For whatever reason, people have been known to behave in bizarre, irrational and clinically insane fashions around the full moon, so I checked the lunar cycle for 2009. There is no full moon due until February 9. Therefore, I am left with one obvious conclusion. Our atmosphere or our fresh-water drinking supply has been diluted with some manner of psychotic drug. Perhaps I've just staggered out of the said stupor because I've been drinking pepsi & wine for three days straight and now have some clarity on the strangeness of the world at large. Regardless, everyone is acting very weird.

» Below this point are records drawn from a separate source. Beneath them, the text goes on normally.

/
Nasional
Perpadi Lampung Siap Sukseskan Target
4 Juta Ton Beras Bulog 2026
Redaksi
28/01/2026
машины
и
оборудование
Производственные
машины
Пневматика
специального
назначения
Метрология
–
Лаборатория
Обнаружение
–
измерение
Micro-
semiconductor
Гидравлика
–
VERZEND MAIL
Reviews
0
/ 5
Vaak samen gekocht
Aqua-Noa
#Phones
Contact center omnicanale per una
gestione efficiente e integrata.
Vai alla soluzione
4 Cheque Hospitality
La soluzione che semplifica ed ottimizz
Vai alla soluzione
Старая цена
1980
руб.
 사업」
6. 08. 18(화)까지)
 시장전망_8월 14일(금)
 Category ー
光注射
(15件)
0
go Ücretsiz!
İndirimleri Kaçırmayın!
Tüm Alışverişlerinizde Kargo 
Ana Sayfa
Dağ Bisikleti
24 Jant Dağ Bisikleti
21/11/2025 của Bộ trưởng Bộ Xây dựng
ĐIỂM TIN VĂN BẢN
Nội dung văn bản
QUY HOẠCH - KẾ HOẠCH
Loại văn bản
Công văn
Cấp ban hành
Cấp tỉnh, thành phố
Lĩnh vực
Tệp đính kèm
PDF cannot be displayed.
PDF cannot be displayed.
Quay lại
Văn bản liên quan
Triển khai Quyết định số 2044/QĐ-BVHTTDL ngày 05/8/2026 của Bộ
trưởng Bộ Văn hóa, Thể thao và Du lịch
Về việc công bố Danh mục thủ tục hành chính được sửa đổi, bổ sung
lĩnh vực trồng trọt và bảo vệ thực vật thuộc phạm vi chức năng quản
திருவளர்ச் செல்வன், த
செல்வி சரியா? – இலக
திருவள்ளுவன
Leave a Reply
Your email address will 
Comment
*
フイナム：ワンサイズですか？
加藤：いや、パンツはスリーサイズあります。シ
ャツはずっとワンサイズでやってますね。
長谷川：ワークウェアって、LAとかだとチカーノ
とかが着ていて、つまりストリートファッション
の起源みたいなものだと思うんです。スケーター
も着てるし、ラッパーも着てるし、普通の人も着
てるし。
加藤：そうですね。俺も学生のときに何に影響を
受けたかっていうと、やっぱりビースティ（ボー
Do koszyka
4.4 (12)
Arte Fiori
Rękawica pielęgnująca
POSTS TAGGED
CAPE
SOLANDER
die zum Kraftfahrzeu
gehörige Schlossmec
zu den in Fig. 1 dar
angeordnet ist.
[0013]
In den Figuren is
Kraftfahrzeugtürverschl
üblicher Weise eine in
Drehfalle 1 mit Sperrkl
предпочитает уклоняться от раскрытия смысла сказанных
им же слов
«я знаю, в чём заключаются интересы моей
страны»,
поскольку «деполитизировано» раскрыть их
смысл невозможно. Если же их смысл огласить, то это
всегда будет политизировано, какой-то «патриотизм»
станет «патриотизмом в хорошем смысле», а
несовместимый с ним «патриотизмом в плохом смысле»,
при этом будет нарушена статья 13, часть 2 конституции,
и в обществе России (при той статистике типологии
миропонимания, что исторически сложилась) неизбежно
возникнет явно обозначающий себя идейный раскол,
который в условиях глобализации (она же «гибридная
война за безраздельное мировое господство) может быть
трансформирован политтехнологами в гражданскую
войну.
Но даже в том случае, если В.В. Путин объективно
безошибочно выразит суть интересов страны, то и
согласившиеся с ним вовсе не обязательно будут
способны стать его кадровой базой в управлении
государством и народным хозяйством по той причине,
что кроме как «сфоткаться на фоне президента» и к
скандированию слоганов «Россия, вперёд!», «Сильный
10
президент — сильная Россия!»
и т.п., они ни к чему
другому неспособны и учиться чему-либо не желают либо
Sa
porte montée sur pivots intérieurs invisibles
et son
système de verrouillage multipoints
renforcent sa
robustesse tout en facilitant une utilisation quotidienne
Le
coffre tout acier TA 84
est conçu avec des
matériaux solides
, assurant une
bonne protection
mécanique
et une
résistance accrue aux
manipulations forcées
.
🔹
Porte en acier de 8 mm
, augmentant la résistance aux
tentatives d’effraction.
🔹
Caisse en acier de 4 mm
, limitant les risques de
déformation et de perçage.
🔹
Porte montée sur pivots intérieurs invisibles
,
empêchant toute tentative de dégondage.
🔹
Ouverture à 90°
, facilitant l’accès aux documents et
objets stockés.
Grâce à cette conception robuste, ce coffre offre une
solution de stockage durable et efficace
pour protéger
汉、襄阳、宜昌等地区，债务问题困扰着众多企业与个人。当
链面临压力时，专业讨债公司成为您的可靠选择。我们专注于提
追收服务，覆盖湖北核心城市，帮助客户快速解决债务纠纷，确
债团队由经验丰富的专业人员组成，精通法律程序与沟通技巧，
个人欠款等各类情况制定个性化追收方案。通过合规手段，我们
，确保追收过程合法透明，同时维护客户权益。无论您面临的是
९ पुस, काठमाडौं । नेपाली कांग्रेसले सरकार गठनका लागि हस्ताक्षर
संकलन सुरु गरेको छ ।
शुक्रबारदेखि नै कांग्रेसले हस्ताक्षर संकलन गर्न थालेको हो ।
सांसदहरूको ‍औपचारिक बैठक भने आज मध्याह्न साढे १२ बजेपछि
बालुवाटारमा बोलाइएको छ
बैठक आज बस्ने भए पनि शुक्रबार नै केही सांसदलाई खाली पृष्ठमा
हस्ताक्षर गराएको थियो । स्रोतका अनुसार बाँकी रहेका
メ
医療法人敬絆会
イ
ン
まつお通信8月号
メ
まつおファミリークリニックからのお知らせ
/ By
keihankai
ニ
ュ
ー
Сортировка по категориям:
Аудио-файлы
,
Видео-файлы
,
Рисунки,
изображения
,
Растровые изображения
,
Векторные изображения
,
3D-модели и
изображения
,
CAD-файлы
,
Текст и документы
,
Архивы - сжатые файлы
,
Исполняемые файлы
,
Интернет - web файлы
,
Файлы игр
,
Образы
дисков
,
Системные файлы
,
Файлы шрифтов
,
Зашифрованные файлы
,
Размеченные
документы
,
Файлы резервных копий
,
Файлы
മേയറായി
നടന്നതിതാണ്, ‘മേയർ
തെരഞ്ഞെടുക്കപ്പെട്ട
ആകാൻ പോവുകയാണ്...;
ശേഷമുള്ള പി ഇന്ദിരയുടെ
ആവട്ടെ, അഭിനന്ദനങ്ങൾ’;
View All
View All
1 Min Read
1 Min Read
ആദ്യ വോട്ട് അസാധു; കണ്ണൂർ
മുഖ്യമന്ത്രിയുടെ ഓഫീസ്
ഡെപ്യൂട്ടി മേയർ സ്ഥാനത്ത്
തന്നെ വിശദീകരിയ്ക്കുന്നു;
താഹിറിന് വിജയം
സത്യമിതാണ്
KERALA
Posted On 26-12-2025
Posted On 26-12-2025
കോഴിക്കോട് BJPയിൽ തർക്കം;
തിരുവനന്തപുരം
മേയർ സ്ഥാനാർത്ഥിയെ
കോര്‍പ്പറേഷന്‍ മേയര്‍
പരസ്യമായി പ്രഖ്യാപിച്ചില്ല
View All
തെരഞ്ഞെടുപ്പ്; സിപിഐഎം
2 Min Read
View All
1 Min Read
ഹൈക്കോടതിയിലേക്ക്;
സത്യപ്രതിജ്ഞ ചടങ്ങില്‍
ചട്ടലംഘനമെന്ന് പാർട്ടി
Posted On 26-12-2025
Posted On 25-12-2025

I just watched sports highlights and was fascinated with the crazy mob mentality. Apparently people in Pittsburgh were rioting because the Steelers won. "YES! YAAAAY!! Our football team is the best! Let's tip cars over! Let's light shit on fire!" Sure. That makes total sense.


In my entire time on this earth, I have been in one fistfight. One. It was in a Junior hockey game and I was really only involved because the team mate beside me started it and I was 'drawn in' rather quickly. That said, a fight where you have a large, caged mask over your face is no more dangerous than American Gladiators (you know, fighting with giant Q-tips). Although I'm a passionate and outspoken person, I usually manage to avoid fistacuffs. But after our show on Friday no less than two people wanted to fight with me. Their reasons were remarkable and involved me being about a foot taller, a lot more muscular and in three geographical places simultaneously. I want some of the drugs they had. They seem very, very good.

And then there's the commercials on television so far this year. They've certainly been heading down the 'strange' path for a while because unless you go the distance (be that weird, offensive or insane) no one will notice your product anymore. So now we have a Cialis commercial where a couples house has been ransacked, an Interac commercial where a small truck stalks a woman (if the Police's "Every Breath You Take" was playing in the background it would be a chilling short format thriller) and there's been a rash of talking baby ads (if the theme from "Poltergeist" was playing in the background it would be a chilling short format thriller) which should have been outlawed after "Look Who's Talking."

Everyone needs to settle down. My advice? Take a few deep breaths, get off the hard drugs, consume a lot of wine & pepsi, stay indoors and call me in a week.